Servings: 4 servings
Prep time: 15 minutes
Cook time: 10 minutes
Total time: 25 minutes
Ingredients
- 1 pound Salmon cut into 4 filets
- ½ teaspoon Kosher salt
- ¾ cup Water
- ¾ cup Dry white wine
- 4 Dill sprigs
- 3 Garlic cloves sliced
- 4 Lemon slices
The dill sauce:
- ½ cup Plain nonfat Greek yogurt
- 1 ½ tablespoons Minced fresh dill
- 1 tablespoon Fresh lemon juice
- 1 ½ teaspoon Dijon mustard
- 1 Garlic clove, grated
- 1 teaspoon Extra-virgin olive oil
- ⅛ teaspoon Kosher salt
- ⅛ teaspoon Ground pepper
Instructions
- Sprinkle some salt onto the salmon filets.
- Combine water, white wine, dill sprigs, and garlic slices in a large skillet with high sides. Place the skillet over medium heat and bring the mixture to a rapid simmer. Place the salmon filets, with the skin side down, into the simmering liquid and place a slice of lemon on top of each filet. Cover the skillet with a lid and cook the salmon for 5 to 10 minutes or until it is just cooked through, depending on the thickness of the filets. Remove the lemon slices and discard them. Serve the salmon with the sauce.

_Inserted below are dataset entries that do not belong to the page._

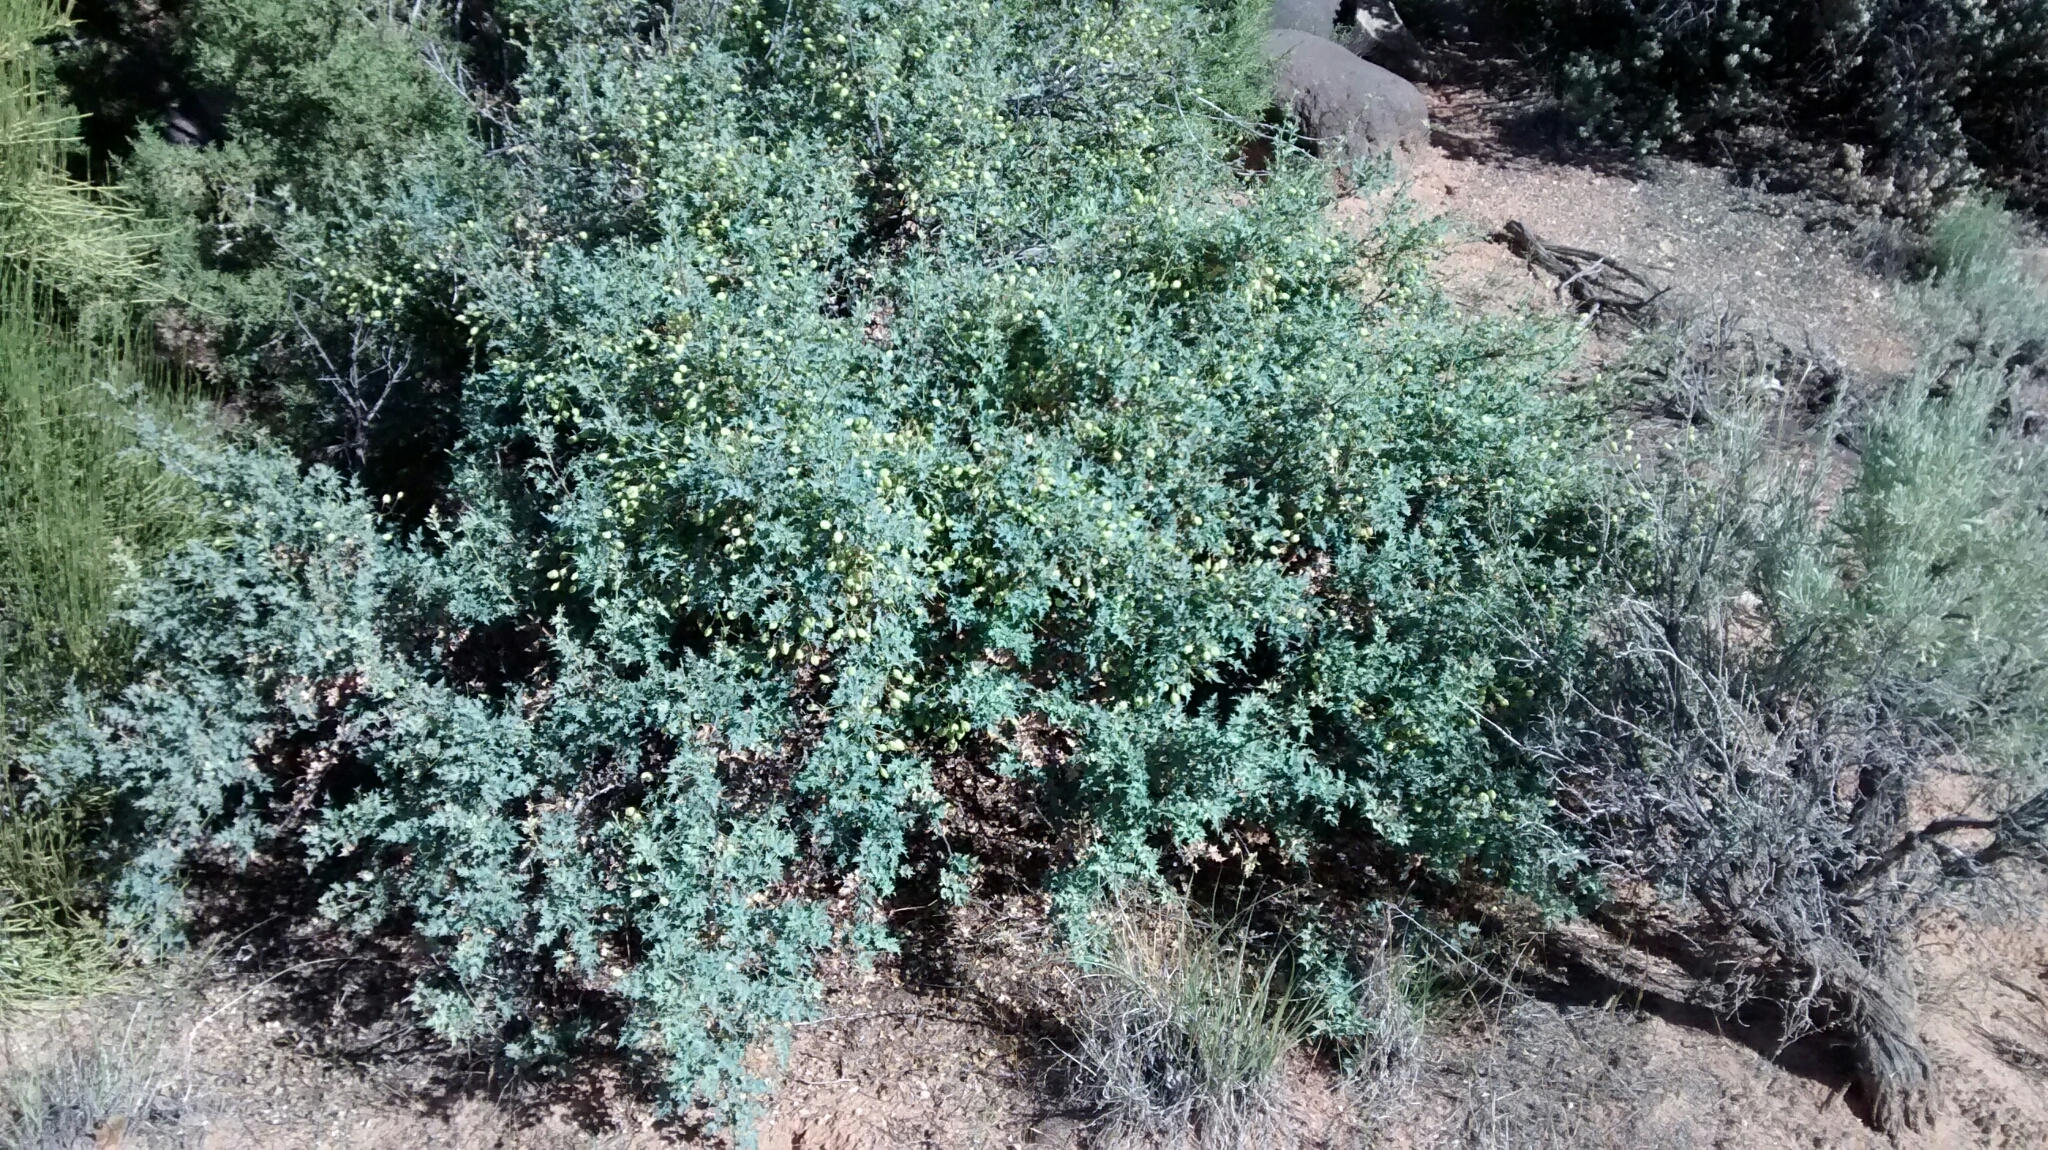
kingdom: Plantae
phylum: Tracheophyta
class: Magnoliopsida
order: Ranunculales
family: Berberidaceae
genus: Alloberberis
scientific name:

- Mix yogurt, dill, lemon juice, Dijon mustard, grated garlic, olive oil, salt, and pepper in a medium bowl to make the dill sauce.
Nutrition Facts
Calories: 339kcal
Total Fat: 22g
Saturated Fat: 4g
Cholesterol: 100 mg
Sodium: 318 mg
Total Carbohydrates: 2g
Sugars: 1g
Protein: 32g
Nutrition Disclaimer: We are not certified nutritionists. Nutrition facts are an estimate and are provided as a courtesy. They are generated by an online API that recognizes ingredient names and amounts and makes calculations based on the serving size. Results may vary.
How to Store the Low-Carb Poached Salmon with Dill Sauce
To prevent bacterial growth, ensure the leftovers are stored in an airtight container or tightly wrapped in plastic wrap. It should be eaten within 3 to 4 days to ensure that it is safe to consume.